Principe de dignité versus Principe de liberté

Publié le par Julie Deborde

Selon la DUDH de 1948 « tous les humains naissent libres et égaux en dignité et en droit ». Plus près dans le temps, la Charte des droits fondamentaux de l’Union européenne signée à Nice en 2000 proclame dans son article 1 que « la dignité humaine est inviolable ». Dans son rapport explicatif, il y est précisé que « la dignité n’est pas seulement un droit mais constitue la base de tous les droits fondamentaux ».C’est la marque d’une tradition humaniste des droits de l’homme.

 

Cela exprime deux idées ; d’une part, le seul fait d’être homme confère une dignité et d’autre part, il existe une égale dignité entre hommes et femmes.

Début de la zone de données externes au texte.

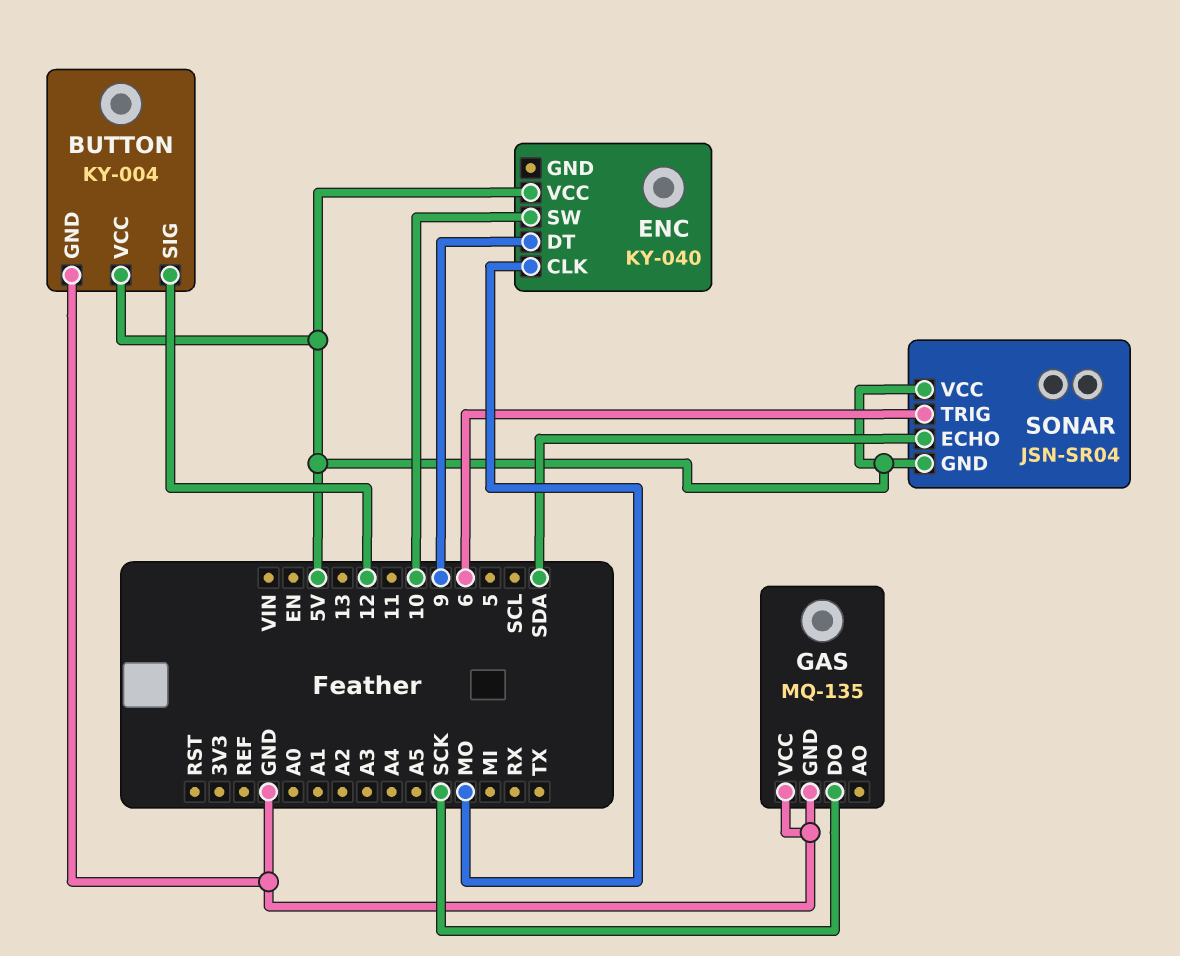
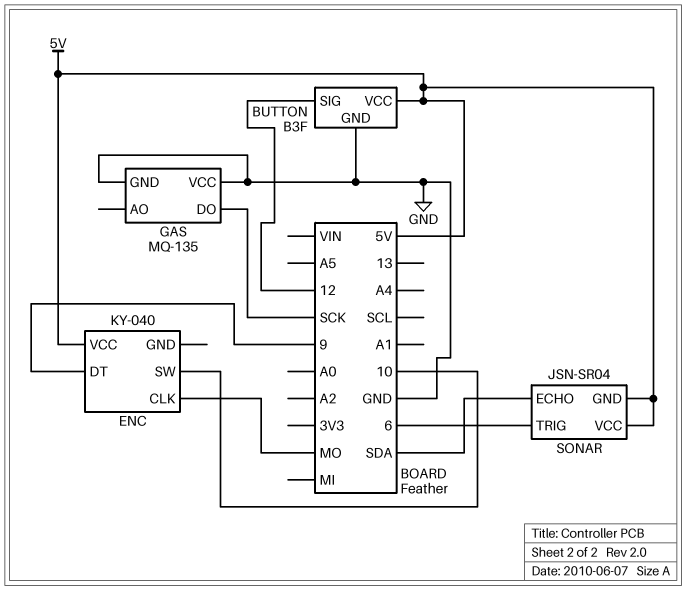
BUTTON: KY-004 -> B3F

Dans la grande majorité des pays de l’Union européenne, après la seconde guerre mondiale, le principe de dignité est consacré de manière constitutionnelle mais si on regarde la France, elle se singularise puisque ce n’est qu’indirectement et tardivement qu’il va être garanti.  C’est le Conseil constitutionnel qui va, dans sa jurisprudence de 1994, le consacrer.

 

A l’origine, le principe de dignité permet à l’individu d’opposer à des tiers ou à la société des droits pour en obtenir leur pleine effectivité. Cependant, depuis une quinzaine d’années, on observe une multiplication d’usages juridiques très différents.  Il sert non plus à fonder des droits de l’individu mais il est devenu la base juridique permettant de lui opposer des devoirs. Un premier exemple est l’affaire du lancer de nains dans laquelle un maire a pu interdire, contre le gré d’une personne de petite taille, le lancer de nain car cette activité portait atteinte à la « dignité de la personne humaine » et troublait l'ordre public (CE Ass. 27 oct. 1995 Commune de Morsang sur Orge).

 

Ensuite, depuis 1994, avec l’adoption des lois de bioéthique, le code civil s’est vu adjoindre un Titre nouveau « Du respect du corps humain » (article 16 à 16-10 qui règlent tous les principes de consentement). L’article 16-3 cciv en particulier fonde juridiquement une exigence de consentement  préalablement à tout acte médical. Malgré cela, le principe de dignité vient ici se heurter au principe d’intégrité du corps humain ce qui a pour conséquence que l’acte de refus en lui-même constitue une illégalité… 

 

Ce sont les affaires liées aux refus des transfusions sanguines par les témoins de Jéhovah (CAA Paris 9 juin 1998). Il y a donc une subversion juridique du principe de dignité qui peut être désormais compris comme étant l’antonyme du principe de liberté.

 

Dans des problématiques plus actuelles, le débat sur l’euthanasie ou encore celui sur l’hébergement obligatoire des SDF, sont symptomatiques du renversement conceptuel du principe. Ces usages du principe de dignité en ont fait une notion porteuse de devoirs, d’obligations, de prohibitions. Ces obligations concernent non seulement les tiers ou plus généralement la société, mais aussi l’individu lui-même.

 

Nous avons désormais l’obligation de respecter notre propre dignité. Cette justification s’effectue par le biais d’une référence à la notion d’humanité dont chacun serait le dépositaire et non le propriétaire.